The present invention is described below by way of Examples. However, the present invention is not limited thereto.
71 Parts by weight of isobornyl acrylate (trade name: “IBXA,” manufactured by Osaka Organic Chemical Industry Ltd.), 19 parts by weight of n-butyl acrylate (BA, manufactured by TOAGOSEI CO., LTD.), and 10 parts by weight of acrylic acid (AA) as (meth)acrylic monomers, 68.4 parts by weight of poly(oxytetramethylene)glycol having a number-average molecular weight of 650 (PTMG650, manufactured by Mitsubishi Chemical Corporation) as a polyol, and 0.01 part by weight of dibutyltin dilaurate (DBTL) as a catalyst were loaded into a reaction vessel provided with a cooling tube, a temperature gauge, and a stirring device. While the mixture was stirred, 25.5 parts by weight of hydrogenated xylylene diisocyanate (HXDI, manufactured by Mitsui Chemical Polyurethane) were dropped to the mixture, followed by a reaction at 65° C. for 5 hours. Thus, a urethane polymer-(meth)acrylic monomer mixture was obtained. After that, 6.1 parts by weight of hydroxyethyl acrylate (trade name: “ACRYX HEA,” manufactured by TOAGOSEI CO., LTD.) were loaded into the mixture, and the whole was subjected to a reaction at 65° C. for 1 hour to provide an acryloyl group-terminated urethane polymer-(meth)acrylic monomer mixture.

Dataset entries —
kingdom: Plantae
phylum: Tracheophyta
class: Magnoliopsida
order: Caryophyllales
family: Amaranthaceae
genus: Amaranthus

What this exercise asks —
[a] In the synthesis passage, at what temperature and for how long did the mixture react after the hydrogenated xylylene diisocyanate was added?
[b] Decide whether each statement agrees with the synthesis passage, answering yes or no and quoting the deciding words: (i) Dibutyltin dilaurate served as the catalyst. (ii) The polyol had a number-average molecular weight of 650. (iii) The hydroxyethyl acrylate was manufactured by Mitsubishi Chemical Corporation.

Responses per task —
[a] It reacted at 65° C. for 5 hours.

[b]
(i) Yes: "0.01 part by weight of dibutyltin dilaurate (DBTL) as a catalyst"
(ii) Yes: "poly(oxytetramethylene)glycol having a number-average molecular weight of 650"
(iii) No: "hydroxyethyl acrylate (trade name: “ACRYX HEA,” manufactured by TOAGOSEI CO., LTD.)"